§ **Page extract**:
----------------------------------------

No. The way it's stated that light or electrons behaves either like a wave or a particle depending on the observer gets the whole idea wrong.

It depends on what the observer is actually observing. The double slits experiment. I think the most impressive version is the one done with single electrons. What you observe in that experiment is the electrons hit the screen, as if they are particles - but they build up a pattern on the screen, this indicates there has been interference - that the particles had to be waves before they hit the screen. And not only that - since the experiment is done, sending one electron at a time - for the interference pattern to build up as it does, the electron must interfere with itself - so it must pass through both slits. So in the double slits experiment, you, the observer, are actually observing it both being a particle and a wave simultaneously.

----------------------------------------

§ **Records**:
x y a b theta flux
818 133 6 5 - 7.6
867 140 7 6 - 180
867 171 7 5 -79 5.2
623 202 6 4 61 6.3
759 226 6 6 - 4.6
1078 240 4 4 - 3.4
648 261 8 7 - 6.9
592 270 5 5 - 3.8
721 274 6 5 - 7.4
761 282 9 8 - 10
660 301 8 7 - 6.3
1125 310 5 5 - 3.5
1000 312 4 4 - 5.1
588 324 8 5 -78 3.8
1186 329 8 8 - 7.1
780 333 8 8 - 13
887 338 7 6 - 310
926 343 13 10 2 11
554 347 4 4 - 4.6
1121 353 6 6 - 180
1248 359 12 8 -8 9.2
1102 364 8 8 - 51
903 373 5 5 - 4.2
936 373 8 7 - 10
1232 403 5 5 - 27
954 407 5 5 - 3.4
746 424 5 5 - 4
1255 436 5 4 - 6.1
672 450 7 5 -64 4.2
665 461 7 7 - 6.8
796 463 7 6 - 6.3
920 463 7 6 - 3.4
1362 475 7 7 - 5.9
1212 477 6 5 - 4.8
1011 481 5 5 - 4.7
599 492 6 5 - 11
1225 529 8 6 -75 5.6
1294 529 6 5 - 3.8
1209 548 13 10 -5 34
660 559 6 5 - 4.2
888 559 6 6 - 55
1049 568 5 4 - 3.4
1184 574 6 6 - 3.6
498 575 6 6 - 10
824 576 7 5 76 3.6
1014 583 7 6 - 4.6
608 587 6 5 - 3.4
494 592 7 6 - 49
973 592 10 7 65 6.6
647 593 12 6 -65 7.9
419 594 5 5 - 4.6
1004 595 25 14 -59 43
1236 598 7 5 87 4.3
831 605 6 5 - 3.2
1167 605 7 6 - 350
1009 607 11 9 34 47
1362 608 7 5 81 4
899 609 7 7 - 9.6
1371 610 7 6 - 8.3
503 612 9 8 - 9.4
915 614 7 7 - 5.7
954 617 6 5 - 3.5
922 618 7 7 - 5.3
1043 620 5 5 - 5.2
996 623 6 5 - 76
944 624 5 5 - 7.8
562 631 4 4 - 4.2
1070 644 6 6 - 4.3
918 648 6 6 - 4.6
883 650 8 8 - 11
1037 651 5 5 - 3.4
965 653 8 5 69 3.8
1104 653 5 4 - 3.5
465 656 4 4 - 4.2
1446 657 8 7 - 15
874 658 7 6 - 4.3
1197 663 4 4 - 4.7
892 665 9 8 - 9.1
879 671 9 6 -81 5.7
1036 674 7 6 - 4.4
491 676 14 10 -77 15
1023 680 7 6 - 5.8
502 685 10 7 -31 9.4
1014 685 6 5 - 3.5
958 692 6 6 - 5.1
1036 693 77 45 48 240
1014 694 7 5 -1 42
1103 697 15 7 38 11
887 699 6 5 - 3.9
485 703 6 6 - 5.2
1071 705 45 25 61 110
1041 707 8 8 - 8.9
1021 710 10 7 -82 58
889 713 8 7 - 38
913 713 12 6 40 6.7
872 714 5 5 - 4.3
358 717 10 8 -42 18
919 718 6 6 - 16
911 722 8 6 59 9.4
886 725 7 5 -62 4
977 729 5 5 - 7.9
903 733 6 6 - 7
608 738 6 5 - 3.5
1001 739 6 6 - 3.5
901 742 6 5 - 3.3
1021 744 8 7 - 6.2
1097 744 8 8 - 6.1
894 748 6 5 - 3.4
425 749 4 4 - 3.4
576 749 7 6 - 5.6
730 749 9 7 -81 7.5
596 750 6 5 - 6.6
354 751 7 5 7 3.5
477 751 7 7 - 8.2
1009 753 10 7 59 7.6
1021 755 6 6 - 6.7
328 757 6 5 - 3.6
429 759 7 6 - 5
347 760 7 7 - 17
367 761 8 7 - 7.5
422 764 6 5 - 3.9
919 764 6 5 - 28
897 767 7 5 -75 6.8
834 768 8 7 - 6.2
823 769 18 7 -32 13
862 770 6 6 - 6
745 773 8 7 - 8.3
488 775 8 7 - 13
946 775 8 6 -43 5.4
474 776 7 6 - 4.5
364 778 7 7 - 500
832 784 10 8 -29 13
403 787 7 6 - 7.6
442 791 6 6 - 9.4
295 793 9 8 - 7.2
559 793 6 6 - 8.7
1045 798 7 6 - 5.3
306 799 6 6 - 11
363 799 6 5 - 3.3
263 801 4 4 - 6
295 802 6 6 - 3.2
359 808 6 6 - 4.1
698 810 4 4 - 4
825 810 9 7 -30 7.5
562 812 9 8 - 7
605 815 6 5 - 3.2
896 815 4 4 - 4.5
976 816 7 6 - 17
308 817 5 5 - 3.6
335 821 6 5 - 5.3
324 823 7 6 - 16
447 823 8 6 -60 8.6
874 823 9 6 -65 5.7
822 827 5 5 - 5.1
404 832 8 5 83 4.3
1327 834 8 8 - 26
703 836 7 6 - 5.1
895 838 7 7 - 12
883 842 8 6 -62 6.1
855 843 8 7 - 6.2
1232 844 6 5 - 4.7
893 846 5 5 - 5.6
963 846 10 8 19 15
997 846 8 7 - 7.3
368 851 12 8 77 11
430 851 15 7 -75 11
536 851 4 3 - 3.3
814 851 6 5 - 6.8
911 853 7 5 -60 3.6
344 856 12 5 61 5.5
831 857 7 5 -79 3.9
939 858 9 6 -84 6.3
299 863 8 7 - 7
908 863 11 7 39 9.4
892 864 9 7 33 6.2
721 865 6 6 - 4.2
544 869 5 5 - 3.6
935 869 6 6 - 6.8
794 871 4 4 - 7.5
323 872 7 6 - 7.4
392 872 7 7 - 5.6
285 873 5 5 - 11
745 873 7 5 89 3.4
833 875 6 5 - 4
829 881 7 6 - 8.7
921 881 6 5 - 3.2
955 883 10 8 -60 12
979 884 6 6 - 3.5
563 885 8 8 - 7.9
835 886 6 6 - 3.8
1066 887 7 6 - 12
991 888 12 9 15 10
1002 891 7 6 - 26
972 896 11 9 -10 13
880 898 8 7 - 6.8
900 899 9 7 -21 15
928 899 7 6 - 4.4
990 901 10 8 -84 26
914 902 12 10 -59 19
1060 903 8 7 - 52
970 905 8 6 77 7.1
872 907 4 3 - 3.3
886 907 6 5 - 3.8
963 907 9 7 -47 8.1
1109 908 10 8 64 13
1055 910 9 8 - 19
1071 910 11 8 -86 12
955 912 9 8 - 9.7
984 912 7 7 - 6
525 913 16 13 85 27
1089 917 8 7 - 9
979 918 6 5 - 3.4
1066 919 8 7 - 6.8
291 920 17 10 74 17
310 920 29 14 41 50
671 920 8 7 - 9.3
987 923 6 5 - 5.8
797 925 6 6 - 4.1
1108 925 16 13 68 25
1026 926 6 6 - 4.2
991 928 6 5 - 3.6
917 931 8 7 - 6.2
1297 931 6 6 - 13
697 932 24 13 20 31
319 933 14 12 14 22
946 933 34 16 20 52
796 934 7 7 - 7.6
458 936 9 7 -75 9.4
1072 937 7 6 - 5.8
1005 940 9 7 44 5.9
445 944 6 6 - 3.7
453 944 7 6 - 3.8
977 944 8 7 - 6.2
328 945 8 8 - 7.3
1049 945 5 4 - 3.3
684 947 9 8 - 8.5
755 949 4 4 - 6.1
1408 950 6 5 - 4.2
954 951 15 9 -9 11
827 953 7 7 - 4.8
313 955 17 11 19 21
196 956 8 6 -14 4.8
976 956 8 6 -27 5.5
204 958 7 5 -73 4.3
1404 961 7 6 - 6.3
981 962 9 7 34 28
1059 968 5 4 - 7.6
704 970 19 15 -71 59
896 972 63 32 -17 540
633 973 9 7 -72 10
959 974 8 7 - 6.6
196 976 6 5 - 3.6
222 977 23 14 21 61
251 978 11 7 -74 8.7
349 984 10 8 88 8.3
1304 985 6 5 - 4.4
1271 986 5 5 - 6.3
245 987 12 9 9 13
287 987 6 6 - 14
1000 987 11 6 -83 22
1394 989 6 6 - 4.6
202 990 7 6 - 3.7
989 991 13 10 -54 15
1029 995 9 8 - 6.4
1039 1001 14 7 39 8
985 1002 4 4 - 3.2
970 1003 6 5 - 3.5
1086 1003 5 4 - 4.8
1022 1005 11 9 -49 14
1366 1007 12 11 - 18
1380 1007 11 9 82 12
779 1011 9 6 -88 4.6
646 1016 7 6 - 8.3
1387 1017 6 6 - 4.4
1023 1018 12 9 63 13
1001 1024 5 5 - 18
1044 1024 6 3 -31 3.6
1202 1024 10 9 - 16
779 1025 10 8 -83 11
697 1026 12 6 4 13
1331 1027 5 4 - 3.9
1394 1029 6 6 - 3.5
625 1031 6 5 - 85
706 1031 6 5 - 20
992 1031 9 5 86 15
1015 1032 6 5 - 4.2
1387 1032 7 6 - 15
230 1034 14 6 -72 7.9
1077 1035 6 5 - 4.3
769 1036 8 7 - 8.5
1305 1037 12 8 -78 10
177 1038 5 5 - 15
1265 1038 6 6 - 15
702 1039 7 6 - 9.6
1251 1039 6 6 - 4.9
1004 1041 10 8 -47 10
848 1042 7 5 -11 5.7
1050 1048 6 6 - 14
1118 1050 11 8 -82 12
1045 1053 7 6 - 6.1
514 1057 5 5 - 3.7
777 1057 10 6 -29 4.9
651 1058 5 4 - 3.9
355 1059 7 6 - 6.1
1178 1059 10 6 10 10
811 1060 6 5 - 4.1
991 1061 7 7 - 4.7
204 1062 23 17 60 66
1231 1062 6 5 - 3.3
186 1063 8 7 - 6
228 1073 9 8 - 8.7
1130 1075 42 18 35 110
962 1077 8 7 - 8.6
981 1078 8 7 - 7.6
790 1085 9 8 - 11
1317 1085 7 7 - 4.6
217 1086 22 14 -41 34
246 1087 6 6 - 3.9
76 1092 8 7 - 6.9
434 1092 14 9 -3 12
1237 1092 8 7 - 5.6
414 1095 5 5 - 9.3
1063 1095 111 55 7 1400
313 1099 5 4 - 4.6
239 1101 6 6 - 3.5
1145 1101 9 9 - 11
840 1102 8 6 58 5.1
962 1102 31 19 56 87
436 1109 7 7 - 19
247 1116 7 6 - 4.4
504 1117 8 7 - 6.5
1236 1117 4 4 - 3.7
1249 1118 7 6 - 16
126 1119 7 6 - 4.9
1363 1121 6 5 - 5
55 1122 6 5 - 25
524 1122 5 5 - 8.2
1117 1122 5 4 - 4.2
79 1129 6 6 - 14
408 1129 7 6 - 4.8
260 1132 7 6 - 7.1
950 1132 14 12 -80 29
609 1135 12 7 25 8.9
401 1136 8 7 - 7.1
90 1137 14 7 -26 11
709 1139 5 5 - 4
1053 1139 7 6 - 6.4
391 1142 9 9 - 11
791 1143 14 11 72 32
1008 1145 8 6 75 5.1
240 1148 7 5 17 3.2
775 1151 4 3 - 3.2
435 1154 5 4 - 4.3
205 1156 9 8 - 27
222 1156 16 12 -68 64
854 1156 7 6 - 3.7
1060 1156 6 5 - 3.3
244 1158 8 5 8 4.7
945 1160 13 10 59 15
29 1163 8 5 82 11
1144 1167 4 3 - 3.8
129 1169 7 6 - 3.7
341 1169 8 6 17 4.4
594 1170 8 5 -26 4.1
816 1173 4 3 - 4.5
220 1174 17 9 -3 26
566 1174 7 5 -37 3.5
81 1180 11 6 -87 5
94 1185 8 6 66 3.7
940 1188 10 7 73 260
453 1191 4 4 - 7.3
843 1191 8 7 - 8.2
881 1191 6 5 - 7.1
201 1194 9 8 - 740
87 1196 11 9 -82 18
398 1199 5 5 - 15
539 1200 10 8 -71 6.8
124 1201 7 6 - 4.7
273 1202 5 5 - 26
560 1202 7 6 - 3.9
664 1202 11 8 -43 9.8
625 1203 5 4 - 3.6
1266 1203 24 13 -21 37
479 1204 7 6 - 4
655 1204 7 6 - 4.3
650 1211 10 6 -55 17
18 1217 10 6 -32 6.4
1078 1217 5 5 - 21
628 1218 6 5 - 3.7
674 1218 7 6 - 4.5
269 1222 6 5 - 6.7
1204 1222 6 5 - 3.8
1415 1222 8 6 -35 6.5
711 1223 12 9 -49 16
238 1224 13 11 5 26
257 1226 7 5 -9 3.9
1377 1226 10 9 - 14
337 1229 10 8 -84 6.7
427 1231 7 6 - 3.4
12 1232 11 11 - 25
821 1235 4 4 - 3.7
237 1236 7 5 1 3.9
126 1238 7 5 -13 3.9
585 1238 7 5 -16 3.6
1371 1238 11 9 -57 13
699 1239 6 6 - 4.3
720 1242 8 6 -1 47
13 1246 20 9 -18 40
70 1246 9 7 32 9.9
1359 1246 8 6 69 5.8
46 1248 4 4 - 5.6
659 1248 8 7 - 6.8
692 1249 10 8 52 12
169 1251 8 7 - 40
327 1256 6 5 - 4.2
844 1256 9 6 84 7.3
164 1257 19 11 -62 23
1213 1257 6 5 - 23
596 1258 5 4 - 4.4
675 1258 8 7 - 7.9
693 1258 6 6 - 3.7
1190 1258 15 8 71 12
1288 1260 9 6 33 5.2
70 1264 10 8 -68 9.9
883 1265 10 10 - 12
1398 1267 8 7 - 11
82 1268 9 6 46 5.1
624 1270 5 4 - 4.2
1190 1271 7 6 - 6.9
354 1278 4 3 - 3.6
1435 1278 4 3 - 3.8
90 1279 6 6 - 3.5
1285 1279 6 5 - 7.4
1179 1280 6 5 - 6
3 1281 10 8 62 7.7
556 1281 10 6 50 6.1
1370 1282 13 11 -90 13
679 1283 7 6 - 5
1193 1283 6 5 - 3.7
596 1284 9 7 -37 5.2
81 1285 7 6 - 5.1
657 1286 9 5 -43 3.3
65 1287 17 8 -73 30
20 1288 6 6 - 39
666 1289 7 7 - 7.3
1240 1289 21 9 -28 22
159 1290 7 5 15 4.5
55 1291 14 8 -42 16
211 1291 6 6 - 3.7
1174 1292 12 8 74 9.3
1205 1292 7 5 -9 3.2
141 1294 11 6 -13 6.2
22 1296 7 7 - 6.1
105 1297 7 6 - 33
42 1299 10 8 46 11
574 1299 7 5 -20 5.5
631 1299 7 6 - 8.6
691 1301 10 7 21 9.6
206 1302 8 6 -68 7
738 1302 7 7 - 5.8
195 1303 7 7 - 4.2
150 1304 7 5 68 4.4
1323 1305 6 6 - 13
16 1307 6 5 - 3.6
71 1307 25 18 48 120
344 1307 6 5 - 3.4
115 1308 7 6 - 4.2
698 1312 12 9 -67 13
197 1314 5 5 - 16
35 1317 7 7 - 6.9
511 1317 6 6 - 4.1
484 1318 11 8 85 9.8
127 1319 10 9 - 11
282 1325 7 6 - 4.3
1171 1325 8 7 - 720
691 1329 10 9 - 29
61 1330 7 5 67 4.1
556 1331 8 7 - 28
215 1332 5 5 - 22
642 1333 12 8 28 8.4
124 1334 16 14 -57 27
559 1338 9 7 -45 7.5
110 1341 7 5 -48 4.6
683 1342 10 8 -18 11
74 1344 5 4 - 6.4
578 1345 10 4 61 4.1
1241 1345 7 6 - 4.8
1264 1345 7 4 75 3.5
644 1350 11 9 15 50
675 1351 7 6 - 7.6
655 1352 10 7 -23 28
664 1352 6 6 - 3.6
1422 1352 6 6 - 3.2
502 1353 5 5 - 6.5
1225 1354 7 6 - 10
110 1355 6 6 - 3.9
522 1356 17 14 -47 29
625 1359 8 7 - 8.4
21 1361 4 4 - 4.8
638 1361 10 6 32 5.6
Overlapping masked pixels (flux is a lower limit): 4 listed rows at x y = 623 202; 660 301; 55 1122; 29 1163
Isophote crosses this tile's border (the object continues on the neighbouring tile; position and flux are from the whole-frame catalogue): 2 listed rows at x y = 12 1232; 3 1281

----------------------------------------

§ **Goal of the exercise**: In the text on the double slits experiment, what must a single electron do for the interference pattern to build up?

§ **Solved exercise**: It must interfere with itself, so it must pass through both slits.